> _WORK ORDER 1_:
According to the guide to becoming a professional translator, what is the best certification in Australia?
> _WORK ORDER 2_:
Quote everything in the guide to becoming a professional translator from "4 Market Your" down to "your translation rates.".

===== EXTRACT

Become a Professional Translator in 5 Easy Steps
Last updated: August 12th, 2016 by admin
It is quite surprising how many people really believe that fluency in a language is the main prerequisite for being a professional translator. Bilingualism is no doubt a great asset but there is more to a career as a professional translator than bilingualism.
1 Get a Translation Certificate
Getting certified proves that you have reached the required standard to be a translator. There are many universities who offer both degrees and programmes for certification as a qualified translator. The best certification in Australia is NAATI accreditation because it offers the accredited translator the opportunity to work on government translation projects.
2 Take a Language Test
You may be surprised to know that proving your competency in your second language is both important to clients seeking translation services and companies seeking competent translators. There are many tests available that can test your ability in your second language and will add weight to your resume.
3 Build Up Experience
Gaining experience is next on the agenda. Everyone has to start somewhere. To be a good NAATI translator the more hands on experience you get the better. If you are currently a student, offer your services as a translator in your language pair, even if you don’t ask for too much pay in the first place. You can use your translated examples to add to your portfolio which you can present as evidence of your competence to any potential clients.
4 Market Your Skills
Once you have accumulated experience you are now ready to fast track these new skills by marketing yourself to those organisations that commonly seek translators in the course of their daily work. This includes hospitals, police stations, government organisations and translation providers. The best place to showcase your translation achievements is through your own website where you can add work samples, testimonials from satisfied clients and your translation rates.
5 Learning Never Stops
You may have started your professional translation services career translating any document that comes along and someone is prepared to pay for translating it. There is a time when you may feel you are not getting just compensation for your efforts. You can now start to specialize by concentrating on the more lucrative translation areas such as legal or medical translations. You can also spend some time updating your knowledge on such tools as translation memory software. There is some more learning involved, especially in relation to glossaries and terminology.

==========
===== DATA FOR ANALYSIS

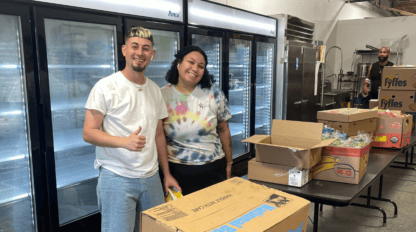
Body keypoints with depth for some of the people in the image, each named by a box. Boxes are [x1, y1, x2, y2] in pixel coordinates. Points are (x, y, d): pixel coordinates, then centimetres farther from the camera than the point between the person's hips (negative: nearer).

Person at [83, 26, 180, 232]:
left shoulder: (155, 90, 10)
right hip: (117, 177, -5)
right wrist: (124, 141, -26)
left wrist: (167, 174, 13)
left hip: (151, 177, 5)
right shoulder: (105, 87, -7)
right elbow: (89, 133, -10)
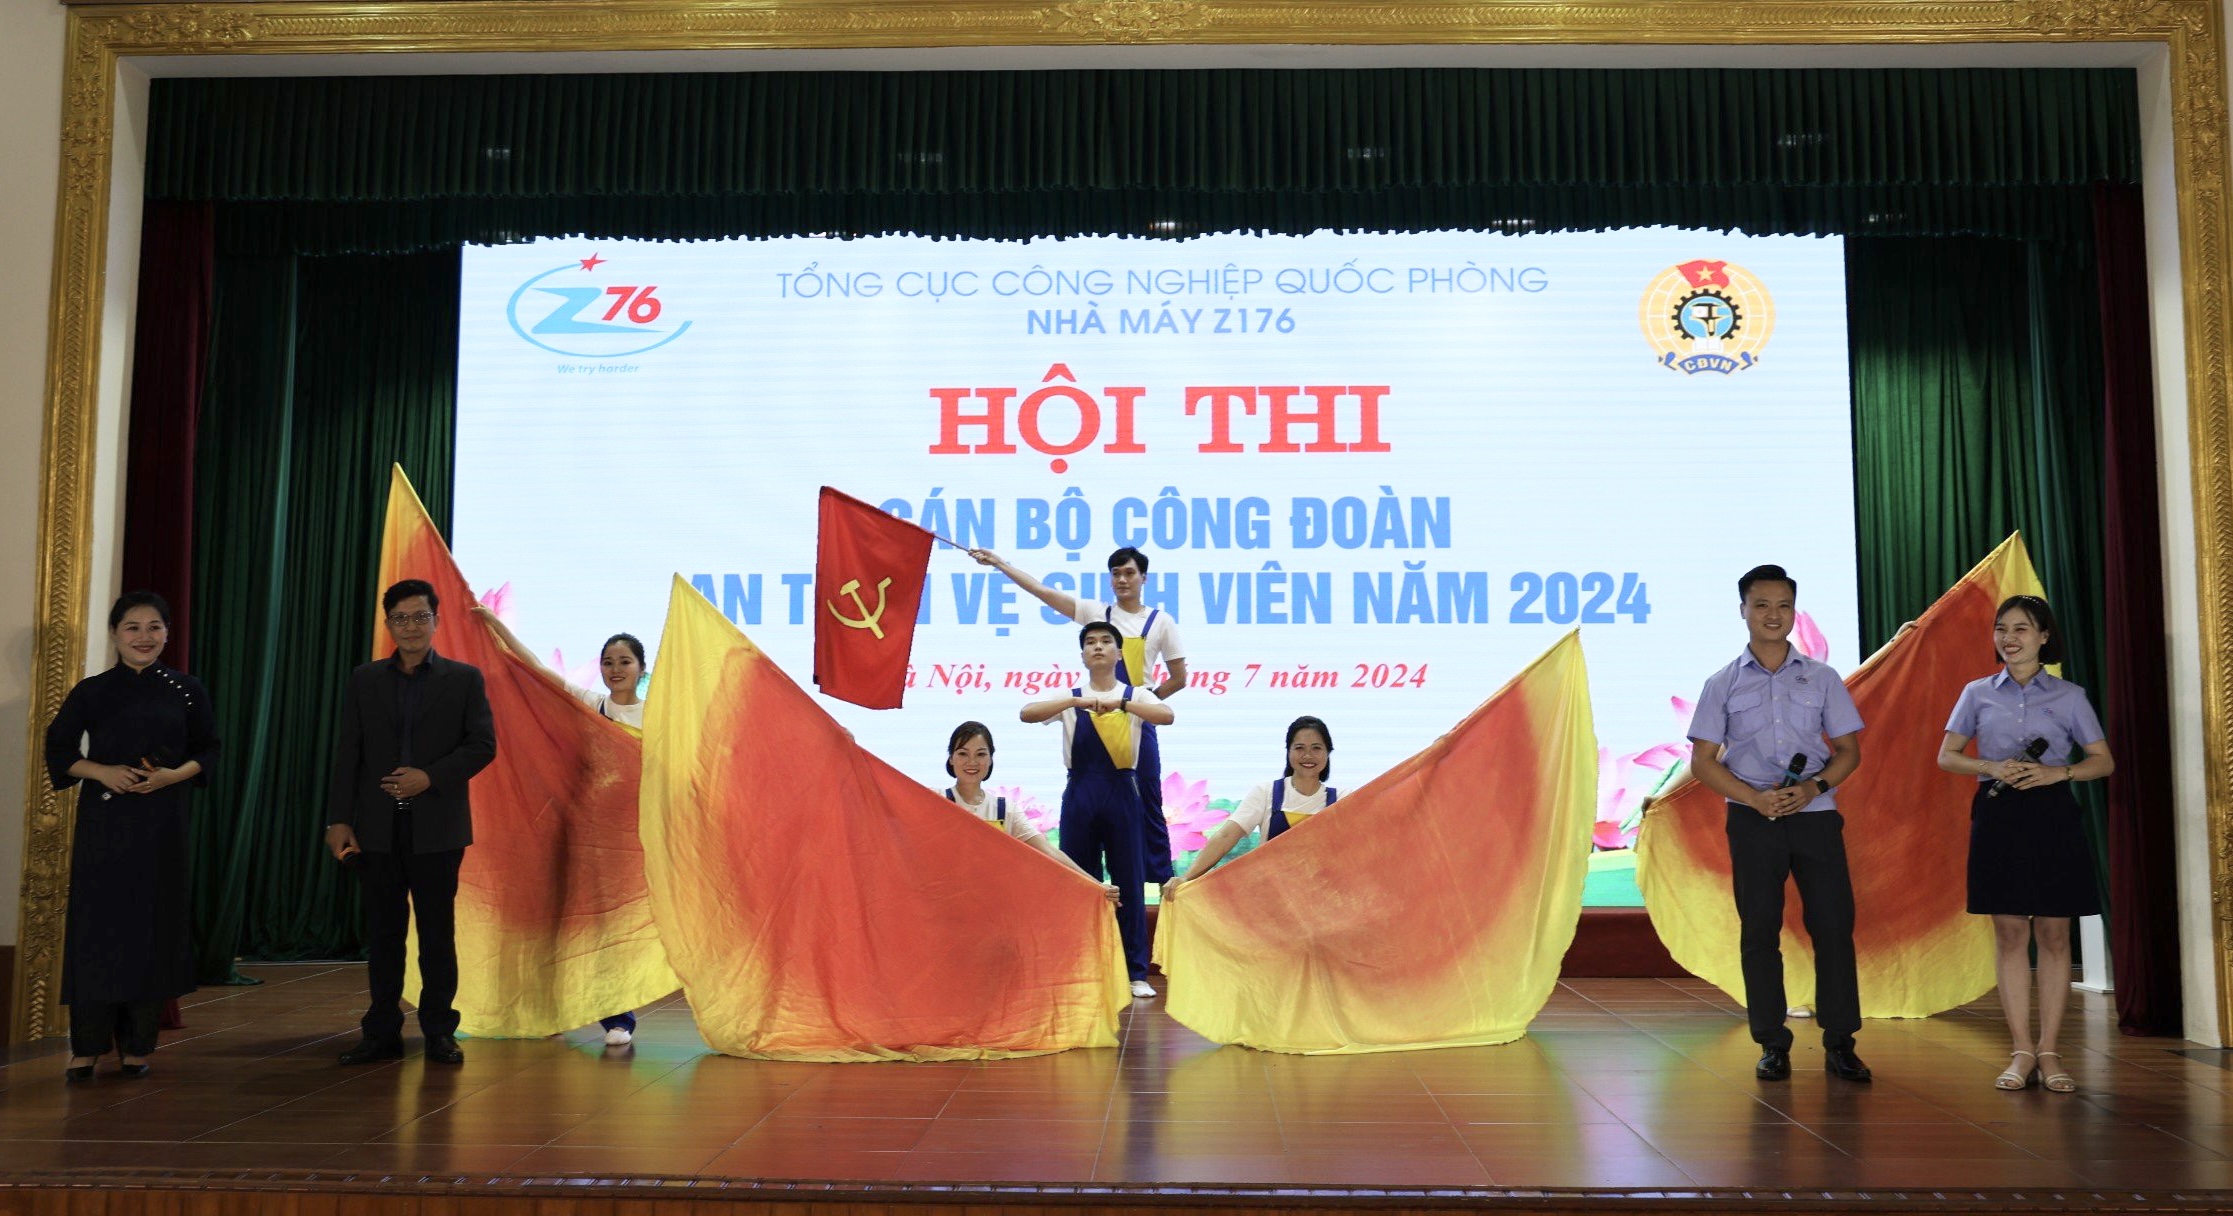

==========

> _TASK ANSWER 1_:
NAATI accreditation

> _TASK ANSWER 2_:
4 Market Your Skills
Once you have accumulated experience you are now ready to fast track these new skills by marketing yourself to those organisations that commonly seek translators in the course of their daily work. This includes hospitals, police stations, government organisations and translation providers. The best place to showcase your translation achievements is through your own website where you can add work samples, testimonials from satisfied clients and your translation rates.